§ Problem statement: Quote, without any change, the line that contains "List each element's" and all lines that follow it to the end of the data below.

____ Source information

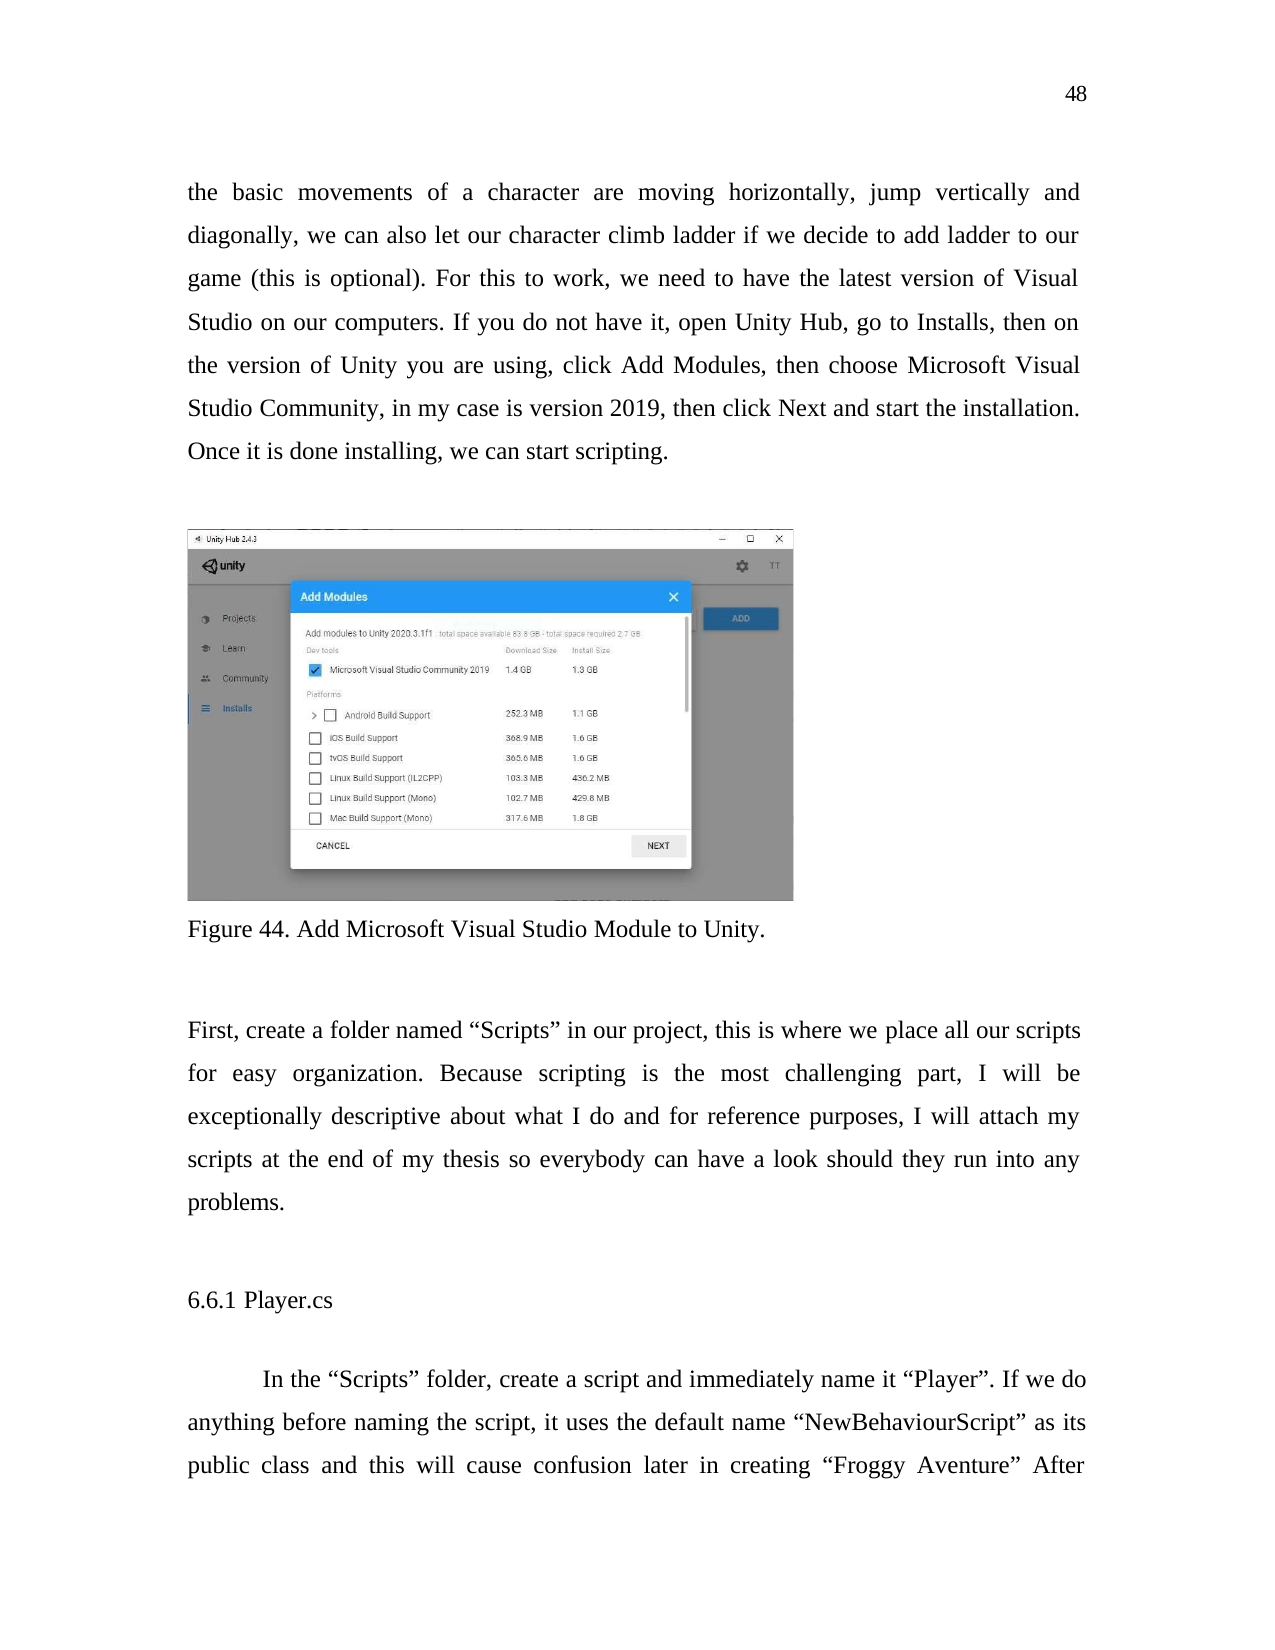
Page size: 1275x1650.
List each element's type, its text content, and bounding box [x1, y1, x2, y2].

picture [187, 529, 794, 541]
text the basic movements of a character are moving horizontally, jump vertically and diagonally, we can also let our character climb ladder if we decide to add ladder to our game (this is optional). For this to work, we need to have the latest version of Visual Studio on our computers. If you do not have it, open Unity Hub, go to Installs, then on the version of Unity you are using, click Add Modules, then choose Microsoft Visual Studio Community, in my case is version 2019, then click Next and start the installation. Once it is done installing, we can start scripting. [187, 177, 1081, 465]
text Figure 44. Add Microsoft Visual Studio Module to Unity. [187, 541, 1216, 943]
list Player.cs [187, 1285, 1216, 1314]
text First, create a folder named “Scripts” in our project, this is where we place all our scripts for easy organization. Because scripting is the most challenging part, I will be exceptionally descriptive about what I do and for reference purposes, I will attach my scripts at the end of my thesis so everybody can have a look should they run into any problems. [187, 1015, 1081, 1216]
text In the “Scripts” folder, create a script and immediately name it “Player”. If we do anything before naming the script, it uses the default name “NewBehaviourScript” as its public class and this will cause confusion later in creating “Froggy Aventure” After [187, 1364, 1088, 1479]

________

§ Finished exercise:
List each element's type, its text content, and bounding box [x1, y1, x2, y2].

picture [187, 529, 794, 541]
text the basic movements of a character are moving horizontally, jump vertically and diagonally, we can also let our character climb ladder if we decide to add ladder to our game (this is optional). For this to work, we need to have the latest version of Visual Studio on our computers. If you do not have it, open Unity Hub, go to Installs, then on the version of Unity you are using, click Add Modules, then choose Microsoft Visual Studio Community, in my case is version 2019, then click Next and start the installation. Once it is done installing, we can start scripting. [187, 177, 1081, 465]
text Figure 44. Add Microsoft Visual Studio Module to Unity. [187, 541, 1216, 943]
list Player.cs [187, 1285, 1216, 1314]
text First, create a folder named “Scripts” in our project, this is where we place all our scripts for easy organization. Because scripting is the most challenging part, I will be exceptionally descriptive about what I do and for reference purposes, I will attach my scripts at the end of my thesis so everybody can have a look should they run into any problems. [187, 1015, 1081, 1216]
text In the “Scripts” folder, create a script and immediately name it “Player”. If we do anything before naming the script, it uses the default name “NewBehaviourScript” as its public class and this will cause confusion later in creating “Froggy Aventure” After [187, 1364, 1088, 1479]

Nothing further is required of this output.